Leo Cullum, 1942-2010

Leo Cullum, 68, one of the nation’s most prolific and celebrated cartoonists, died of cancer October 23 in Los Angeles. Cullum, who had more than 800 of his light-hearted cartoons—many featuring dogs and cats, businessmen and doctors—in The New Yorker , flew 200 missions as a Marine Corps aviator in Vietnam in 1966-67.

Culum grew up in North Bergen, New Jersey. He graduated from the College of the Holy Cross in Massachusetts in 1963 with a degree in English. He had joined the college’s Air Force ROTC program, then had switched to the Marines’ Platoon Leaders Class so that he could finish his military training during the summer.
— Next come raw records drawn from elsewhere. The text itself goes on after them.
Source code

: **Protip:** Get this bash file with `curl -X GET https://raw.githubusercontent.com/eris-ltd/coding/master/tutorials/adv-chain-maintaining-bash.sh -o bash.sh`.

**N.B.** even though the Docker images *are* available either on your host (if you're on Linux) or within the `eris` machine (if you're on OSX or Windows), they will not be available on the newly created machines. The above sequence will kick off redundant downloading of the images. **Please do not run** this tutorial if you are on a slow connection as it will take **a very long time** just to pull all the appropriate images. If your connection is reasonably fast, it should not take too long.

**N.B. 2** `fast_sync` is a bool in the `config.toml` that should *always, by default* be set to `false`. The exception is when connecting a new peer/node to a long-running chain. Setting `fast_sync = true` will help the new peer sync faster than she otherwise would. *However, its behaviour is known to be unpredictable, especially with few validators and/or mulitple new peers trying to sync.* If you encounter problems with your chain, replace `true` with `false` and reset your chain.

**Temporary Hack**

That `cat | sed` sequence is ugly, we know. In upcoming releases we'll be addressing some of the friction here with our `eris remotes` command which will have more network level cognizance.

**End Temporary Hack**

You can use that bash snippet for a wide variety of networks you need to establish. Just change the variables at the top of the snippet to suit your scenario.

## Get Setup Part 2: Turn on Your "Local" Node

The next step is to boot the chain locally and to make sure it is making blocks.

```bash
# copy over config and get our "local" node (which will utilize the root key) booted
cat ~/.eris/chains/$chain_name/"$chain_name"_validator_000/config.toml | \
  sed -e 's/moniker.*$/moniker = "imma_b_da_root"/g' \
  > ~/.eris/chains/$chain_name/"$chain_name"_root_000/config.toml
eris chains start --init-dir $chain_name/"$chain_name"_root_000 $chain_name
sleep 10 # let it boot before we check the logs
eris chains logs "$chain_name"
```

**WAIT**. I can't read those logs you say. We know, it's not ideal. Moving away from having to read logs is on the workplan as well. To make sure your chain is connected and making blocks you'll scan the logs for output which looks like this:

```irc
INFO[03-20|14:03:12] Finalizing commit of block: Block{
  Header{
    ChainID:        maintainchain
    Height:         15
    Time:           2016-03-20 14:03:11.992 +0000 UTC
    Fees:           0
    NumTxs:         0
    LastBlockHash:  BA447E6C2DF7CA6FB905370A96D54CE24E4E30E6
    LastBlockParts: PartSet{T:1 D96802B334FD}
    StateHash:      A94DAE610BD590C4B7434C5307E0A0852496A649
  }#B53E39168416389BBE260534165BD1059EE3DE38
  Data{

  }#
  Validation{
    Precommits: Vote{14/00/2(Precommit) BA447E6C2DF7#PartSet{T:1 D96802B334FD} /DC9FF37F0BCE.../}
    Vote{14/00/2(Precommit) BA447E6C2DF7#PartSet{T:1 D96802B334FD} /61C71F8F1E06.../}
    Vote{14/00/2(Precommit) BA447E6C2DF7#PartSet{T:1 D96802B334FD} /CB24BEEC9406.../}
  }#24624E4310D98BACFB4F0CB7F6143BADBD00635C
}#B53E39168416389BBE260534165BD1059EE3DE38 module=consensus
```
As soon as he graduated Cullum was commissioned a Marine Corps second lieutenant. In August 1963 he underwent flight training in Pensacola, Fla. Cullum then took advanced jet training on the F-4B Phantom and shipped out to Vietnam in April of 1966

Based first in Danang and later in Chu Lai, Cullum went on to  fly 200 missions, including some secret bombing runs over the Ho Chi Minh Trail in Laos. “Who these were secret from I’m still not sure, ” Cullum told Holy Cross Magazine. “The North Vietnamese certainly knew it wasn’t the Swiss bombing them.”

After his Marine Corps discharge in 1968, Cullum went right to work for TWA as a pilot. He put in 34 years flying for T.W.A. and American Airlines until his retirement at age 60 in 2002.

Leo Cullum started drawing cartoons during layovers. His first one was published in Air Line Pilot Magazine in the mid seventies. Then he began selling his work to other publications, including True, Argosy , The Saturday Evening Post , and Sports Afield . Cullum’s  first New Yorker cartoon appeared in 1977.

He continued published cartoons in that august publication for more than 35 years. “Leo’s cartoons were a perfect marriage of drawing and caption, ” the acclaimed New Yorker cartoonist Roz Chast noted in her appreciation of Cullum .  “His gags were truly out there: unexpected and completely loopy.

“In one of his cartoons, a group of cavemen sit on rocks around a campfire, which is, as we know from cartoons, what cavemen do. Another caveman points toward an empty rock and asks the group, ‘Is anyone using this rock?'”

The New York Times, among other newspapers, published an admiring obituary of Leo Cullum on October 26.